Richard Ingham identifies climate-change litigation as the next gold-rush opportunity for inventive lawyers, ultimately likely to produce settlement deals dwarfing the major prizes of the past.
[C]limate-change litigation is fast emerging as a new frontier of law where some believe hundreds of billions of dollars are at stake.
Compensation for losses inflicted by man-made global warming would be jaw-dropping, a payout that would make tobacco and asbestos damages look like pocket money.
Imagine: a country or an individual could get redress for a drought that destroyed farmland, for floods and storms that created an army of refugees, for rising seas that wiped a small island state off the map.
In the past three years, the number of climate-related lawsuits has ballooned, filling the void of political efforts in tackling greenhouse-gas emissions.
Eyeing the money-spinning potential, some major commercial law firms now place climate-change litigation in their Internet shop window.
Seminars on climate law are often thickly attended by corporations that could be in the firing line — and by the companies that insure them. …
“There’s a large number of entrepreneurial lawyers and NGOs who are hunting around for a way to gain leverage on the climate problem,” said David Victor, director of the Laboratory on International Law and Regulation at the University of California at San Diego.
“The number of suits filed has increased radically. But the number of suits claiming damages from climate change that have been successful remains zero.”
Lawsuits in the United States related directly or indirectly almost tripled in 2010 over 2009, reaching 132 filings after 48 a year earlier, according to a Deutsche Bank report.
Elsewhere in the world, the total of lawsuits is far lower than in the US, but nearly doubled between 2008 and 2010, when 32 cases were filed, according to a tally compiled by AFP from specialist sites.
The majority of these cases touch on regulatory issues and access to information, which can have many repercussions for coal, gas and oil producers and big carbon-emitting industries such as steel and cement.
“In this area, the floodgates have opened,” said Michael Gerrard, director of the recently-opened Center for Climate Change Law at Columbia Law School in New York. …
“There are billions of potential plaintiffs and millions of potential defendants,” said Gerrard.
This is why congressional investigation of climate-change scientific fraud is vitally important.

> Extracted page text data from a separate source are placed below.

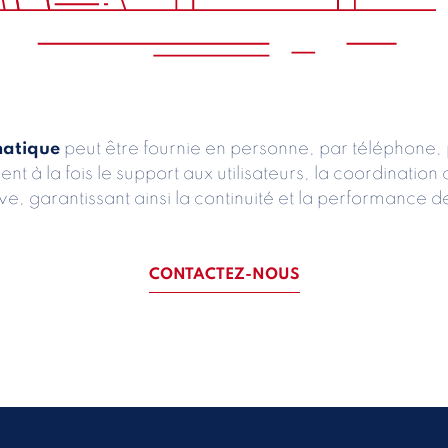
matique
peut être fournie en personne, par téléphone, 
ent à la fois le support aux utilisateurs, la coordinatio
e, garantissant ainsi la continuité et la performance d
CONTACTEZ-NOUS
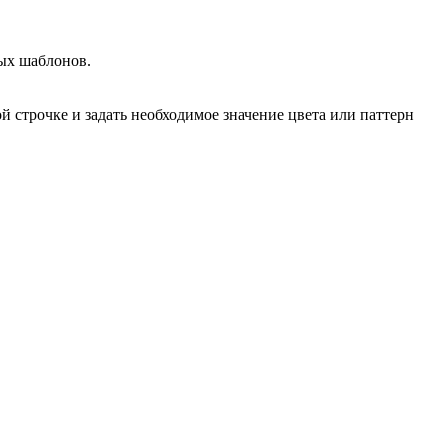
мых шаблонов.
 строчке и задать необходимое значение цвета или паттерн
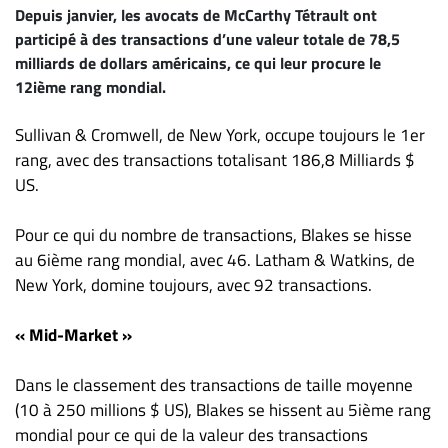
Depuis janvier, les avocats de McCarthy Tétrault ont
ET
participé à des transactions d’une valeur totale de 78,5
ENTREPRISES
milliards de dollars américains, ce qui leur procure le
Espace
12ième rang mondial.
entreprises
Sullivan & Cromwell, de New York, occupe toujours le 1er
Page
rang, avec des transactions totalisant 186,8 Milliards $
entreprises
US.
Publier
un
Pour ce qui du nombre de transactions, Blakes se hisse
emploi
au 6ième rang mondial, avec 46. Latham & Watkins, de
Publicité
New York, domine toujours, avec 92 transactions.
Solutions de
recrutements
« Mid-Market »
TROUVEZ-
Dans le classement des transactions de taille moyenne
NOUS
(10 à 250 millions $ US), Blakes se hissent au 5ième rang
mondial pour ce qui de la valeur des transactions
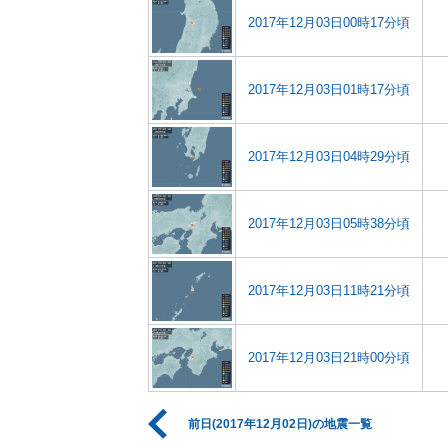
2017年12月03日00時17分頃
2017年12月03日01時17分頃
2017年12月03日04時29分頃
2017年12月03日05時38分頃
2017年12月03日11時21分頃
2017年12月03日21時00分頃
前日(2017年12月02日)の地震一覧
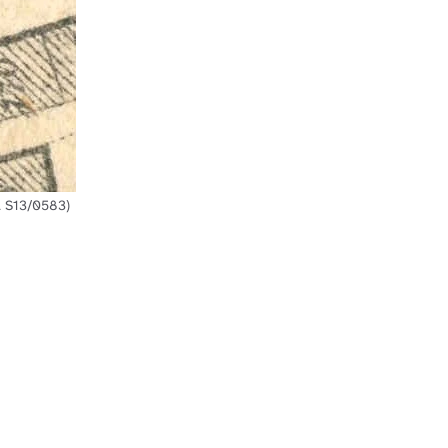
A S13/0583)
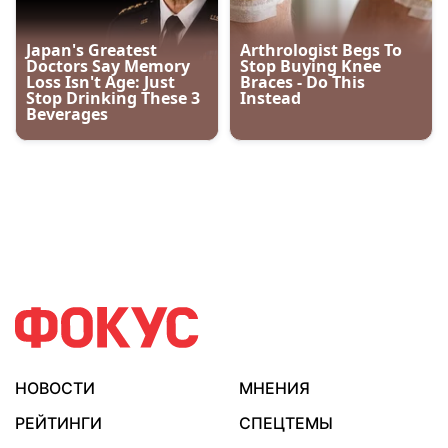
НОВОСТИ
МНЕНИЯ
РЕЙТИНГИ
СПЕЦТЕМЫ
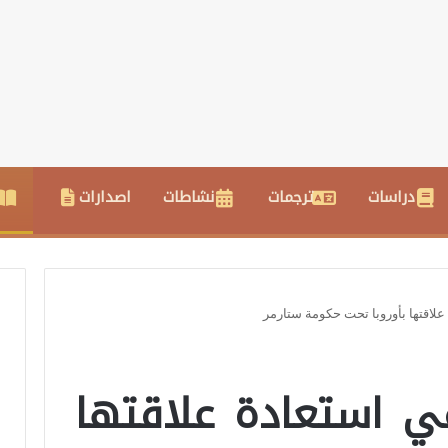
دراسات
ترجمات
نشاطات
اصدارات
علاقتها بأوروبا تحت حكومة ستارمر
ي استعادة علاقتها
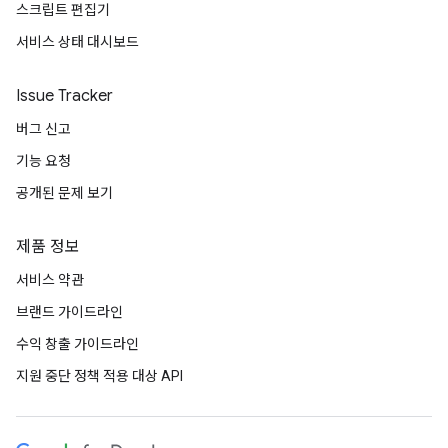
스크립트 편집기
서비스 상태 대시보드
Issue Tracker
버그 신고
기능 요청
공개된 문제 보기
제품 정보
서비스 약관
브랜드 가이드라인
수익 창출 가이드라인
지원 중단 정책 적용 대상 API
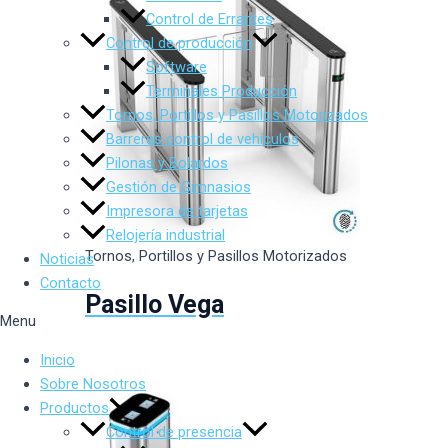
Control de Errantes
Control de producción
Software
Terminales Producción
Tornos, Portillos y Pasillos Motorizados
Barreras control de vehículos
Pilonas y Bolardos
Gestión de Gimnasios
Impresora de tarjetas
Relojería industrial
Tornos, Portillos y Pasillos Motorizados
Noticias
Contacto
Pasillo Vega
Menu
Inicio
Sobre Nosotros
Productos
Control de presencia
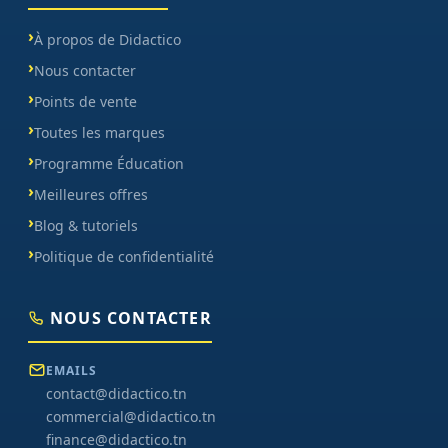
À propos de Didactico
Nous contacter
Points de vente
Toutes les marques
Programme Éducation
Meilleures offres
Blog & tutoriels
Politique de confidentialité
NOUS CONTACTER
EMAILS
contact@didactico.tn
commercial@didactico.tn
finance@didactico.tn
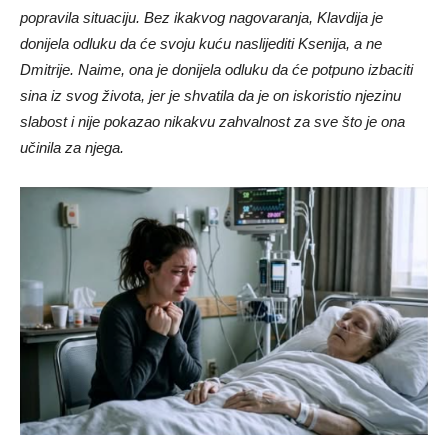
donijela odluku da će svoju kuću naslijediti Ksenija, a ne
Dmitrije. Naime, ona je donijela odluku da će potpuno izbaciti
sina iz svog života, jer je shvatila da je on iskoristio njezinu
slabost i nije pokazao nikakvu zahvalnost za sve što je ona
učinila za njega.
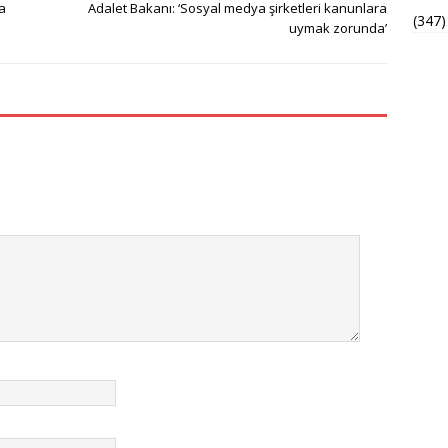
a
Adalet Bakanı: ‘Sosyal medya şirketleri kanunlara
(347)
uymak zorunda’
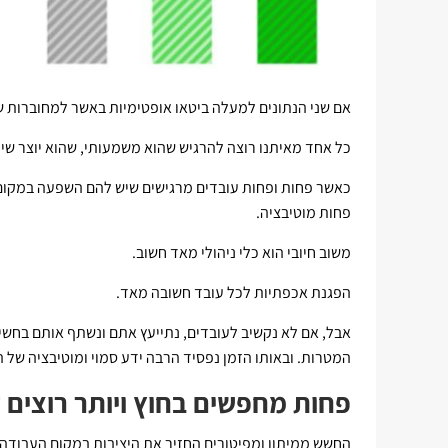
אם שני הנתונים למעלה ביטאו אופטימיות באשר למחוברות של
כל אחד מאיתנו רוצה להרגיש שהוא משמעותי, שהוא יוצר שינו
כאשר פחות ופחות עובדים מרגישים שיש להם השפעה במקום 
פחות מוטיבציה.
משוב חיובי הוא כלי ניהולי מאד חשוב.
הפגנת אכפתיות לכל עובד חשובה מאד.
אבל, אם לא נקשיב לעובדים, נתייעץ אתם ונשתף אותם בחש
המטרות. ובאותו הזמן נפסיד הרבה ידע סמוי ומוטיבציה של ה
פחות מחפשים בחוץ ויותר רוצים 
החשש ממיתון ומפיטורים החזיר את היציבות במקום העבודה 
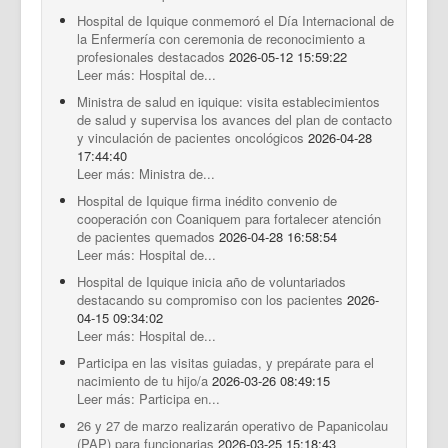
Hospital de Iquique conmemoró el Día Internacional de
la Enfermería con ceremonia de reconocimiento a
profesionales destacados
2026-05-12 15:59:22
Leer más: Hospital de...
Ministra de salud en iquique: visita establecimientos
de salud y supervisa los avances del plan de contacto
y vinculación de pacientes oncológicos
2026-04-28
17:44:40
Leer más: Ministra de...
Hospital de Iquique firma inédito convenio de
cooperación con Coaniquem para fortalecer atención
de pacientes quemados
2026-04-28 16:58:54
Leer más: Hospital de...
Hospital de Iquique inicia año de voluntariados
destacando su compromiso con los pacientes
2026-
04-15 09:34:02
Leer más: Hospital de...
Participa en las visitas guiadas, y prepárate para el
nacimiento de tu hijo/a
2026-03-26 08:49:15
Leer más: Participa en...
26 y 27 de marzo realizarán operativo de Papanicolau
(PAP) para funcionarias
2026-03-25 15:18:43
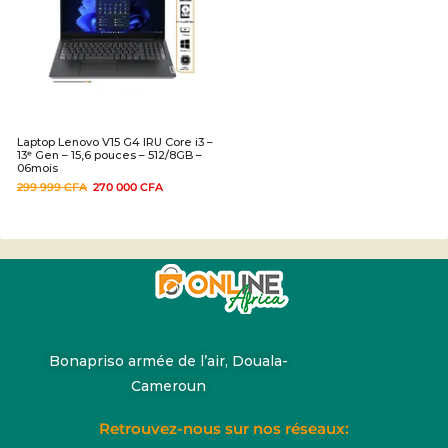
Laptop Lenovo V15 G4 IRU Core i3 –
13ᵉ Gen – 15,6 pouces – 512/8GB –
06mois
299 999
CFA
270 000
CFA
Bonapriso armée de l’air, Douala-
Cameroun
Retrouvez-nous sur nos réseaux:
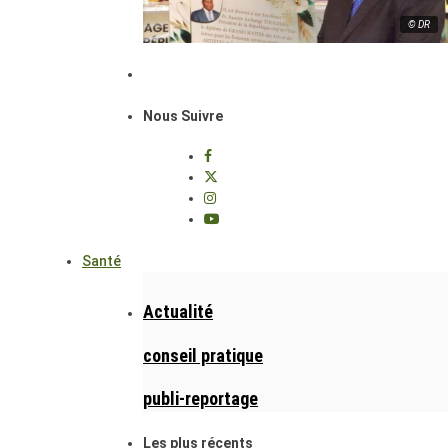
© DR
Nous Suivre
Santé
Actualité
conseil pratique
publi-reportage
Les plus récents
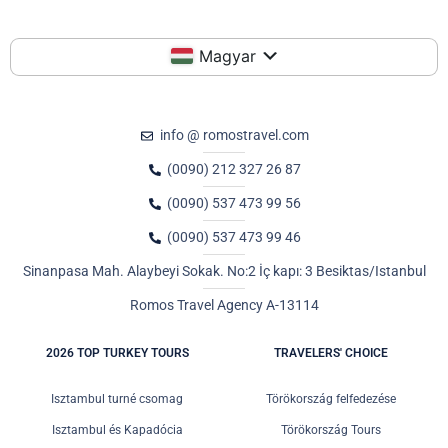
Magyar
info @ romostravel.com
(0090) 212 327 26 87
(0090) 537 473 99 56
(0090) 537 473 99 46
Sinanpasa Mah. Alaybeyi Sokak. No:2 İç kapı: 3 Besiktas/Istanbul
Romos Travel Agency A-13114
2026 TOP TURKEY TOURS
TRAVELERS' CHOICE
Isztambul turné csomag
Törökország felfedezése
Isztambul és Kapadócia
Törökország Tours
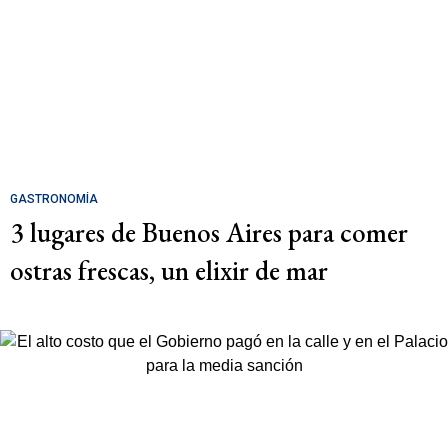
GASTRONOMÍA
3 lugares de Buenos Aires para comer
ostras frescas, un elixir de mar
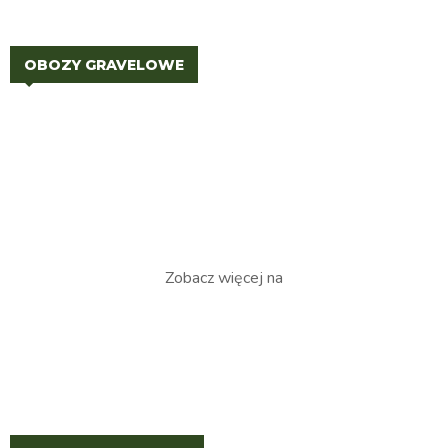
OBOZY GRAVELOWE
Zobacz więcej na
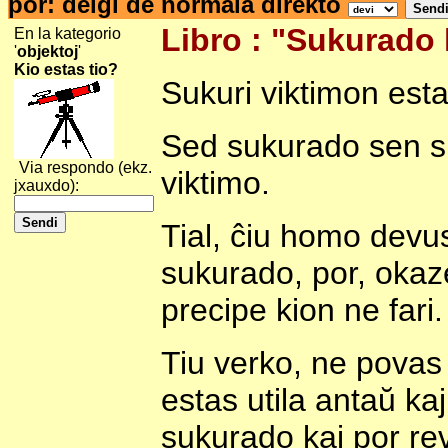
por: deiĝi de normala direkto
Libro : "Sukurado k
En la kategorio
'
objektoj
'
Kio estas tio?
Sukuri viktimon est
Sed sukurado sen sp
Via respondo (ekz.
viktimo.
jxauxdo):
Tial, ĉiu homo devus
sukurado, por, okaze
precipe kion ne fari.
Tiu verko, ne povas 
estas utila antaŭ kaj
sukurado kaj por rev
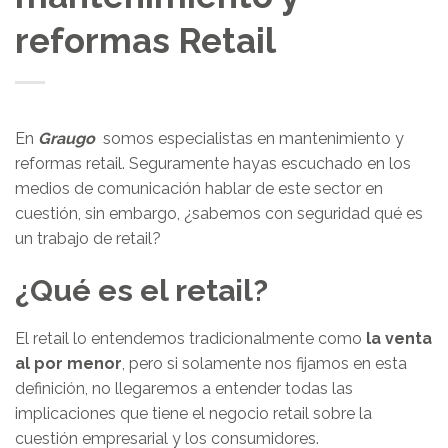
reformas Retail
En
Graugo
somos especialistas en mantenimiento y
reformas retail. Seguramente hayas escuchado en los
medios de comunicación hablar de este sector en
cuestión, sin embargo, ¿sabemos con seguridad qué es
un trabajo de retail?
¿Qué es el retail?
El retail lo entendemos tradicionalmente como
la venta
al por menor
, pero si solamente nos fijamos en esta
definición, no llegaremos a entender todas las
implicaciones que tiene el negocio retail sobre la
cuestión empresarial y los consumidores.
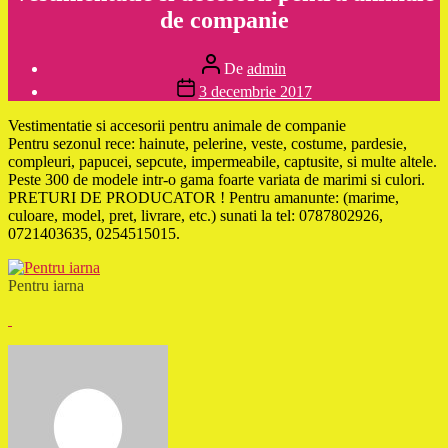
de companie
Autor
De
admin
articol
Dată
3 decembrie 2017
articol
Vestimentatie si accesorii pentru animale de companie
Pentru sezonul rece: hainute, pelerine, veste, costume, pardesie,
compleuri, papucei, sepcute, impermeabile, captusite, si multe altele.
Peste 300 de modele intr-o gama foarte variata de marimi si culori.
PRETURI DE PRODUCATOR ! Pentru amanunte: (marime,
culoare, model, pret, livrare, etc.) sunati la tel: 0787802926,
0721403635, 0254515015.
Pentru iarna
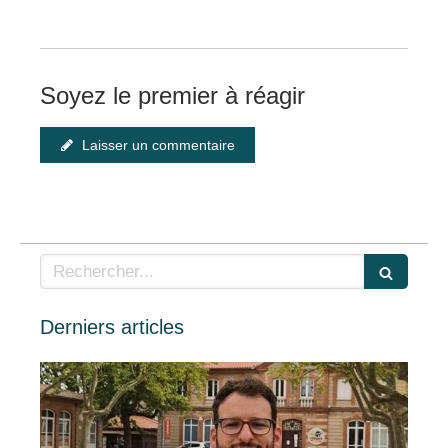
Soyez le premier à réagir
Laisser un commentaire
Rechercher
Derniers articles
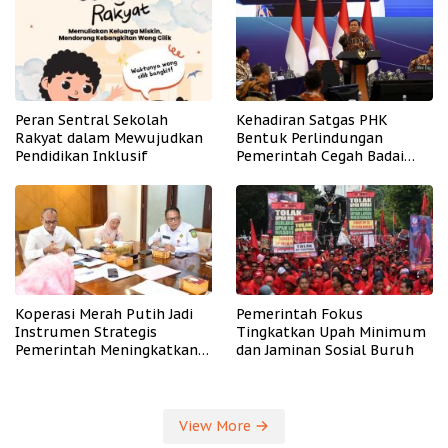
Peran Sentral Sekolah
Kehadiran Satgas PHK
Rakyat dalam Mewujudkan
Bentuk Perlindungan
Pendidikan Inklusif
Pemerintah Cegah Badai
PHK
Koperasi Merah Putih Jadi
Pemerintah Fokus
Instrumen Strategis
Tingkatkan Upah Minimum
Pemerintah Meningkatkan
dan Jaminan Sosial Buruh
Kesejahteraan Desa
View More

If Warmism is not exposed and discredited in popular culture, it is inevitable that some “entreprenurial” attorney will find the appropriate venue featuring an enlightened environmentally-conscious judge and jury and begin the process of creating new case law and new forms of liability which will then proceed to run every power generating company, every automaker, and every energy producing company through bankruptcy court.